■ Description of the task ■
Rewrite the text of the material as a JSON list of strings, with one string for each line and no entries for blank lines.
- Opening Delimiter -
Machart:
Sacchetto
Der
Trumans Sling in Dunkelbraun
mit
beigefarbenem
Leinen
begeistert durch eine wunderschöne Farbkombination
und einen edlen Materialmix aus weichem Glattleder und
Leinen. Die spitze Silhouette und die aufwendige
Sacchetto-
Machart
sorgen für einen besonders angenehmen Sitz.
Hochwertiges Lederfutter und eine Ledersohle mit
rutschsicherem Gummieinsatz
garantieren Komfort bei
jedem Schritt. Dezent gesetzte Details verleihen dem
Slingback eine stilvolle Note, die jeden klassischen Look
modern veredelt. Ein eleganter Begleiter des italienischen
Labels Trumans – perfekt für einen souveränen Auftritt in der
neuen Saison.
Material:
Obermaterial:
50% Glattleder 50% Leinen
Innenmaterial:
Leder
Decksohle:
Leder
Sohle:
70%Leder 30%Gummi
- Closing Delimiter -
■ Solution ■
[
  "Machart:",
  "Sacchetto",
  "Der",
  "Trumans Sling in Dunkelbraun",
  "mit",
  "beigefarbenem",
  "Leinen",
  "begeistert durch eine wunderschöne Farbkombination",
  "und einen edlen Materialmix aus weichem Glattleder und",
  "Leinen. Die spitze Silhouette und die aufwendige",
  "Sacchetto-",
  "Machart",
  "sorgen für einen besonders angenehmen Sitz.",
  "Hochwertiges Lederfutter und eine Ledersohle mit",
  "rutschsicherem Gummieinsatz",
  "garantieren Komfort bei",
  "jedem Schritt. Dezent gesetzte Details verleihen dem",
  "Slingback eine stilvolle Note, die jeden klassischen Look",
  "modern veredelt. Ein eleganter Begleiter des italienischen",
  "Labels Trumans – perfekt für einen souveränen Auftritt in der",
  "neuen Saison.",
  "Material:",
  "Obermaterial:",
  "50% Glattleder 50% Leinen",
  "Innenmaterial:",
  "Leder",
  "Decksohle:",
  "Leder",
  "Sohle:",
  "70%Leder 30%Gummi"
]